::: Verilen Metin :::

İşin kilidi şurada: kayığınız karaya oturduğu zaman, kendinizi “başarısız” bulup dövüneceğiniz yerde, başarısızlık diye bir şey olmadığını hatırlayın. Ve tekrar deneyin.

Başarıya ulaşmak için, insanın uzun dönemli odağa ihtiyacı vardır. Kişisel hayatımızda karşımıza çıkan zorlukların çoğu, örneğin sürekli olarak çok yememiz, içki içmemiz, sigara kullanmamız, pes edip rüyalarımızdan vazgeçmemiz, hep kısa dönemli odaklanmaktan kaynaklanır. Başarı ve başarısızlık, bir gecelik tecrübeler değildir. İnsanları başarısızlığa sürükleyen, yol üzerinde verdikleri bir yığın küçük kararlardır.

İzlememektir. Harekete geçmemektir. Sebat etmemektir. Zihinsel ve duygusal durumumuzu yönetememektir. Bunun tersine, başarı da yine küçük kararlar vermenin sonucudur: kendinize daha yüksek standartlar uygulama kararı, katkıda bulunma kararı, çevrenin sizi kontrol etmesine izin vermektense kendi zihninizi besleme kararı. İşte bu küçük kararlar, bizim başarı dediğimiz hayat tecrübesini yaratmaktadır. Başarıya ulaşan kişi hiçbir kişi bunu yakın dönem bakışıyla sağlamış değildir.

Biz toplum olarak, çabucak gelecek mutluluklara öylesine odaklanıyoruz ki, bulunduğumuz kısa dönem çözümleri genellikle uzun dönem sorunlarının nedeni oluyor. Çocuklarımız okulda düşünecek, ezberleyecek, öğrenecek kadar uzun süre dikkat etmekte zorluk çekiyorlar ve bunun bir nedeni de sürekli olarak çabuk zevklere yönelmemiz, bunun tiryakisi olmamızdır.

Kendinizi uzun vadeli sonuçlara adamaya karar vermek, kısa dönemli çözümlere heves etmemek, hayatınız boyunca alacağınız kararların en önemlilerindendir. Bunu yapmamak, yalnız büyük finansal ve toplumsal acılara yol açmakla kalmaz, bazen sonunda insana kişisel acılar da getirebilir.

Eğer eylem yoksa aslında karar vermemişsiniz demektir.

:::

Alıştırma Görevi 1
Listede "genus: Persicaria" içeren satırdan "name author: Muhl. ex Willd." içeren satıra kadar olan her şeyi, iki uçtaki satırlar da dahil olmak üzere, JSON dizisi olarak düzenleyin. Her satır için bir dize yazın, boş satırları atlayın.
Metin ile liste birbirinden farklı kaynaklardan alınmıştır.

::: Çıkarılan Bilgiler :::

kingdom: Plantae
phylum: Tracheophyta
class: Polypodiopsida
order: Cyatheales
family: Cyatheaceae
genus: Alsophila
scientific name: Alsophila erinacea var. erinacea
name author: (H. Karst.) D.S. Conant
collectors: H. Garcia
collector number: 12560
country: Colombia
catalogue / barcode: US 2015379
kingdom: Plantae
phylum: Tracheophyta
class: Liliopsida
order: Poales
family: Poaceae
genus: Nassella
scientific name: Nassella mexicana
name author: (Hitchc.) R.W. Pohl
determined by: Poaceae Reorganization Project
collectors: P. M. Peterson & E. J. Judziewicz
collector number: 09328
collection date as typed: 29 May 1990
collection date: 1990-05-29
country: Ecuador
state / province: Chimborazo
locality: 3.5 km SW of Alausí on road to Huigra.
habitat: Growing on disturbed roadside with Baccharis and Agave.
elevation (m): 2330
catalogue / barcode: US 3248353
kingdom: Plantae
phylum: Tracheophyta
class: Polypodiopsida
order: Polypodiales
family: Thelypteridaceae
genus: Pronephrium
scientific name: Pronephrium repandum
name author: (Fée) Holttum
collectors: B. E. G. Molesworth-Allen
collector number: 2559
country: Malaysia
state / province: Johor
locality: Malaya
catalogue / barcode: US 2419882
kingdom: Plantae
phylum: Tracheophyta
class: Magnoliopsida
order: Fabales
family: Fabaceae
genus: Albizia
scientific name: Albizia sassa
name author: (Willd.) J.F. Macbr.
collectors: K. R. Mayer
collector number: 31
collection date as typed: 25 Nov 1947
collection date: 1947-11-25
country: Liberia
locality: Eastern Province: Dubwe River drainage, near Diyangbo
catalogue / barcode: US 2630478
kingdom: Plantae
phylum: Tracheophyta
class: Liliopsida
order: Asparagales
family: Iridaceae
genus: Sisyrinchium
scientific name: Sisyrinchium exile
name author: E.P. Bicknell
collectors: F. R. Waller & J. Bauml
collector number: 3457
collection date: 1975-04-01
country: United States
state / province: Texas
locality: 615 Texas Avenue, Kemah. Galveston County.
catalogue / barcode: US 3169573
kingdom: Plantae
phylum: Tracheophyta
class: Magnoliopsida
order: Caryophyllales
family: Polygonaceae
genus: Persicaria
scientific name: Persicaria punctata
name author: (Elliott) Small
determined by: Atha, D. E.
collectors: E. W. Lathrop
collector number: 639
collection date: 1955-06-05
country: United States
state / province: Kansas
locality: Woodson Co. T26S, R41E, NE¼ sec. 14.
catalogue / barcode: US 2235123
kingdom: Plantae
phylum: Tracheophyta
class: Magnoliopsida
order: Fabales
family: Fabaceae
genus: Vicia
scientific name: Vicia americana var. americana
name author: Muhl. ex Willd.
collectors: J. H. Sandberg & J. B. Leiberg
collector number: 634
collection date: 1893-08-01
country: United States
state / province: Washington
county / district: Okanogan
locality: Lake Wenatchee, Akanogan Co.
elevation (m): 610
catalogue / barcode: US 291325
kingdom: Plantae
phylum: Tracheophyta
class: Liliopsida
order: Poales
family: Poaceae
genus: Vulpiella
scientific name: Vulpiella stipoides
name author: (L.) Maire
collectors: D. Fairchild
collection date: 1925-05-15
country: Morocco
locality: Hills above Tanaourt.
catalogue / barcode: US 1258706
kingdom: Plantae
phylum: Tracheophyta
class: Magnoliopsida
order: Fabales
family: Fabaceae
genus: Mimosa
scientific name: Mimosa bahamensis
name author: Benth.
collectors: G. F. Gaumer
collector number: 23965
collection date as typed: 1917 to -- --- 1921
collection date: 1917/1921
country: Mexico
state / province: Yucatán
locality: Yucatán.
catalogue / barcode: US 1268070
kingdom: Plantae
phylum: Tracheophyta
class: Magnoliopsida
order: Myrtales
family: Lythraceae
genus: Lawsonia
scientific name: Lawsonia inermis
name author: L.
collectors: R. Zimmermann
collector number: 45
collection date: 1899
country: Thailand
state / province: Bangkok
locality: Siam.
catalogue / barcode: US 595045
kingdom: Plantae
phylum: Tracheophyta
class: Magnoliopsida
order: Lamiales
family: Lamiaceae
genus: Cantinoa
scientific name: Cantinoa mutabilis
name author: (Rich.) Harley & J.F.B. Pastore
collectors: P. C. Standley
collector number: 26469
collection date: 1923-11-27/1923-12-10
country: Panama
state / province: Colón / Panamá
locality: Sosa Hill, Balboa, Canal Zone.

:::

Alıştırma Görevi 2
Başarı üzerine metinde, kişisel hayatımızda karşımıza çıkan zorluklara örnek olarak gösterilen davranışların tamamını sıralayın.

Cevap 1
[
  "genus: Persicaria",
  "scientific name: Persicaria punctata",
  "name author: (Elliott) Small",
  "determined by: Atha, D. E.",
  "collectors: E. W. Lathrop",
  "collector number: 639",
  "collection date: 1955-06-05",
  "country: United States",
  "state / province: Kansas",
  "locality: Woodson Co. T26S, R41E, NE¼ sec. 14.",
  "catalogue / barcode: US 2235123",
  "kingdom: Plantae",
  "phylum: Tracheophyta",
  "class: Magnoliopsida",
  "order: Fabales",
  "family: Fabaceae",
  "genus: Vicia",
  "scientific name: Vicia americana var. americana",
  "name author: Muhl. ex Willd."
]

Cevap 2
- sürekli olarak çok yemek
- içki içmek
- sigara kullanmak
- pes edip rüyalarımızdan vazgeçmek